Cracking software has led to the evolution of threats such as remote-access trojans (RATs) and cryptocurrency stealers as cyber criminals work to make their tools slip through defences more easily. Cracked apps in and of themselves can also be blank spaces to fill with malware – that the unsuspecting user could end up transferring to their business network.

A recent example of a student downloading free software saw a business brought to a halt for a week. Once installed, the cracked copy of the software installed an info-stealer that went to work logging keystrokes; stealing browser, cookie and clipboard data; and more. The keylogger also stumbled across the student’s access credentials for the business’ network. 15 days later, and a remote desktop protocol (RDP) connection was registered on the business’ network using those stolen credentials.

One of the features of RDP, is that a connection also triggers the automatic installation of a printer driver, enabling users to print documents remotely.
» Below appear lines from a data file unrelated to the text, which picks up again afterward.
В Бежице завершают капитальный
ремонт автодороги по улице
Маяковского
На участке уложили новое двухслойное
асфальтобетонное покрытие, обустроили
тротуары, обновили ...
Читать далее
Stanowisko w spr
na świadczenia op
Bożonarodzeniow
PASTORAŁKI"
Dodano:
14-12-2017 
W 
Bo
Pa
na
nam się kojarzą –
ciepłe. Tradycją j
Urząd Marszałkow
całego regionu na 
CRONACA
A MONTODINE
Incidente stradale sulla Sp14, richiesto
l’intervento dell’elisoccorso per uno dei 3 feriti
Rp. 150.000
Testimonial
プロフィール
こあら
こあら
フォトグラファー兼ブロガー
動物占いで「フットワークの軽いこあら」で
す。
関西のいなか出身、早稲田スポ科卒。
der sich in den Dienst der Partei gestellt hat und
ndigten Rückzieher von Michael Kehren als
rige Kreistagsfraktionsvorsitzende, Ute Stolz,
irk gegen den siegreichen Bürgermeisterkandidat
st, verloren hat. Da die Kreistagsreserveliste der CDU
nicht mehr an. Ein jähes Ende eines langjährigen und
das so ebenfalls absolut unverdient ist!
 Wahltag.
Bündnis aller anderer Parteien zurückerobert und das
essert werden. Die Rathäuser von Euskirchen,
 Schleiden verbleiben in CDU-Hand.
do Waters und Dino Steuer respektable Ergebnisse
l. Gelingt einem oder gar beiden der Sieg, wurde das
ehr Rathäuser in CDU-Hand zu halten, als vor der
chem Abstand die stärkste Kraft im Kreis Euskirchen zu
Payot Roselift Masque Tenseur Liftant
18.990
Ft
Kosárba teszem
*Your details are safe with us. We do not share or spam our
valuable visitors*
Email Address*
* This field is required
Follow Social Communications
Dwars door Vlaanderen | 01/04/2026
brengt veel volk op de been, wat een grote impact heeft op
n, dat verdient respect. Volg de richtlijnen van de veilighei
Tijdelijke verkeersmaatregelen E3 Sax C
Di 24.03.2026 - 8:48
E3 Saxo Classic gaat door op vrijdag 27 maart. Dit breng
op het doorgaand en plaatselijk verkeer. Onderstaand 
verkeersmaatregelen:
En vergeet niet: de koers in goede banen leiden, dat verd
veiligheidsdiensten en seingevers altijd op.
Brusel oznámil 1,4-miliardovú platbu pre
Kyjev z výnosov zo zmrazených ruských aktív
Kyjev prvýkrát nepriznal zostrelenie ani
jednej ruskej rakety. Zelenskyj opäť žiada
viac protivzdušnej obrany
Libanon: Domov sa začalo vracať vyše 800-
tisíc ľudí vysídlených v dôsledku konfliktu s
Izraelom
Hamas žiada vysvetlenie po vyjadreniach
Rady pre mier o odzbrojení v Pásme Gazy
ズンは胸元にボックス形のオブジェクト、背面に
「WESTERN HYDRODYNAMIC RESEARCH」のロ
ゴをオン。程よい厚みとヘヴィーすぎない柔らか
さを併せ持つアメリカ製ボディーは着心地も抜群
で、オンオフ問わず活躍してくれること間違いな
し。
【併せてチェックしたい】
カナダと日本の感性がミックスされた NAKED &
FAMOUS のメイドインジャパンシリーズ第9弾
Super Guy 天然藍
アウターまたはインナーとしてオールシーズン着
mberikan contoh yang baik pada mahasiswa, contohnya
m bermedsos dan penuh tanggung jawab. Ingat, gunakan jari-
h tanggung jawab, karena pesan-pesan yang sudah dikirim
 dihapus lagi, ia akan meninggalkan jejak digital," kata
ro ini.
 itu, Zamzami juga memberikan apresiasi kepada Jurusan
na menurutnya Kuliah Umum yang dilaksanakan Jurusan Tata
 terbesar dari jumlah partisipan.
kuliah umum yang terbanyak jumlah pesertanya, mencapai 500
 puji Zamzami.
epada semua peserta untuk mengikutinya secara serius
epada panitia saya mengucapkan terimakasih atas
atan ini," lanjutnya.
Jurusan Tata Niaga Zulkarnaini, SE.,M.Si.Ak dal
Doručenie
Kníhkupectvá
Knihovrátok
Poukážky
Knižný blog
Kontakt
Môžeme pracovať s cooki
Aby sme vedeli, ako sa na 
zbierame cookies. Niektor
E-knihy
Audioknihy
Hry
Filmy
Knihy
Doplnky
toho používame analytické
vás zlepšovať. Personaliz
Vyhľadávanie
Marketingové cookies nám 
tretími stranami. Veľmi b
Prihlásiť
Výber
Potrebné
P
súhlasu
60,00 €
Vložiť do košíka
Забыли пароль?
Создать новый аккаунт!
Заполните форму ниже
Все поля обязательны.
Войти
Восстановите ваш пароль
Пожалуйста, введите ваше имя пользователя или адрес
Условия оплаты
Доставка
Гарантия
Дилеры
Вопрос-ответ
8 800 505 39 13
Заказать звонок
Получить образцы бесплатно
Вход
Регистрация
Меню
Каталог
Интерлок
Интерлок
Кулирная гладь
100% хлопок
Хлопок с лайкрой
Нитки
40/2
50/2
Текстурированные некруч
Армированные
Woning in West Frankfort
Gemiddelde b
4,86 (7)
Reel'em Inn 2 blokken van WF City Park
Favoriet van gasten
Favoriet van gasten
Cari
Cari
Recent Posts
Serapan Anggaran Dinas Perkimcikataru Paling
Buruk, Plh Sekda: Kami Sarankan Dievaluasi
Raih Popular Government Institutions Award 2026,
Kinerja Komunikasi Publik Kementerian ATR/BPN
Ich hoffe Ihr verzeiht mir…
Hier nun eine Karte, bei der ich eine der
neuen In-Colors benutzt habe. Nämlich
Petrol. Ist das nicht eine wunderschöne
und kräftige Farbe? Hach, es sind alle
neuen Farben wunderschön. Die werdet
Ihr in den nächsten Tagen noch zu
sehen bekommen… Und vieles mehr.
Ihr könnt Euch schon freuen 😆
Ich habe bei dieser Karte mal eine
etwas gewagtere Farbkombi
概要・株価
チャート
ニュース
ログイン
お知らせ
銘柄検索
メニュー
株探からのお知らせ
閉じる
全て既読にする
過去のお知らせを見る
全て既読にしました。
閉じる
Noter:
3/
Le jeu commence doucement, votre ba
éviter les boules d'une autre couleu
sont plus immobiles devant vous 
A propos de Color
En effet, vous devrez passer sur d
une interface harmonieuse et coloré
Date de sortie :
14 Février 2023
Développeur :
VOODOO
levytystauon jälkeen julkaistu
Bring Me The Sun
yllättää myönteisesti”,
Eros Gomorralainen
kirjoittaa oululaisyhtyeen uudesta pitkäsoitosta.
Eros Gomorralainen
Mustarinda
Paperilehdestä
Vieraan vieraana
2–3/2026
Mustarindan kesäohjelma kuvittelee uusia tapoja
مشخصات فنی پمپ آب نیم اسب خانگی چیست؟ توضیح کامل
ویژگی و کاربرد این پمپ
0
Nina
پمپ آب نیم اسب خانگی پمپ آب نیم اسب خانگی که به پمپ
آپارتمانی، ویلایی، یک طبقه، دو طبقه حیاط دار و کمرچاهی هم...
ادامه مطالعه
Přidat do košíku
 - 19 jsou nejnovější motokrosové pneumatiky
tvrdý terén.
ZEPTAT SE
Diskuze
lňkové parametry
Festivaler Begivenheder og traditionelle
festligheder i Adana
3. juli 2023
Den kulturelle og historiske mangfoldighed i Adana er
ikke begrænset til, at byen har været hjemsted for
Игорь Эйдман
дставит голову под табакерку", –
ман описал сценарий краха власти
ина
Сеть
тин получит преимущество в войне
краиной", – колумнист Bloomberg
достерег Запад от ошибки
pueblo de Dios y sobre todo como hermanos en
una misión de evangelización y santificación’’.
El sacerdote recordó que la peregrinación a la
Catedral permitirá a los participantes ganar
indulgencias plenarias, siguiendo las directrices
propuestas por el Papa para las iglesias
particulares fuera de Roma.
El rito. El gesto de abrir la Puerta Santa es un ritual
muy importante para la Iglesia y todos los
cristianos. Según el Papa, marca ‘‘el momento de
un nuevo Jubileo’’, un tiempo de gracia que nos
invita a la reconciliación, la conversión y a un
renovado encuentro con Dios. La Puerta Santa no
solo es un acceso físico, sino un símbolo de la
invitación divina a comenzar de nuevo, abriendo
In this instance, the RDP connection used a Russian-language printer driver that was likely to be a rogue connection. Ten days after the RDP connection was made, Ryuk was triggered.

Neuways advises businesses to ensure security measures are in place to avoid any unlicensed software interrupting their networks. Some of the crucial security policies that should be put in place include:

  1. Enabling multifactor authentication (MFA), where possible, for anyone required to access internal networks, including external collaborators and partners
  2. Have a strong, password policy in place for everyone required to access internal networks
  3. Review and install security software on all computers
  4. Limit the use of admin accounts by different users as this encourages credential-sharing that can introduce many other security vulnerabilities

Major U.S. Pipeline Crippled in Ransomware Attack

And finally, a ransomware attack has devastated pipeline activities for the Colonial Pipeline Co., which supplies the East Coast of the United States of America, with roughly 45 percent of its liquid fuels. This huge attack shows the devastating effects ransomware can cause on a large scale.

On 7th May 2021, the company discovered it had been hit by a ransomware attack and as a precaution took key systems offline to avoid further infection. While this contained the threat, it halted all operations, including that of its IT systems, affecting SEVENTEEN of the country’s states in the process.

This latest ransomware attack comes amid a real surge in attacks on businesses, of all shapes and sizes, across a wealth of industries. In 2020 alone, the number of ransomware attacks grew by more than 150 percent, according to a Group-IB report. The scourge has also prompted coordinated global efforts to combat ransomware.

Last month, a coalition of 60 global entities, proposed a sweeping plan and a ransomware task force to hunt down and disrupt ransomware gangs by going after their financial operations. The UK is one of a number of nations that have increased their cyber security defence budget, to combat cyber threats that are bombarding the world at the moment.

As always, the advice from Neuways to businesses who are worried about ransomware attacks, is to plan and prepare for the worst. By implementing a Business Continuity & Disaster Recovery plan, companies can protect themselves in the event of the worst case scenario. Detailed backups will allow businesses to get back to work with as little downtime being incurred as possible – saving them time, money and, in some cases, their livelihood.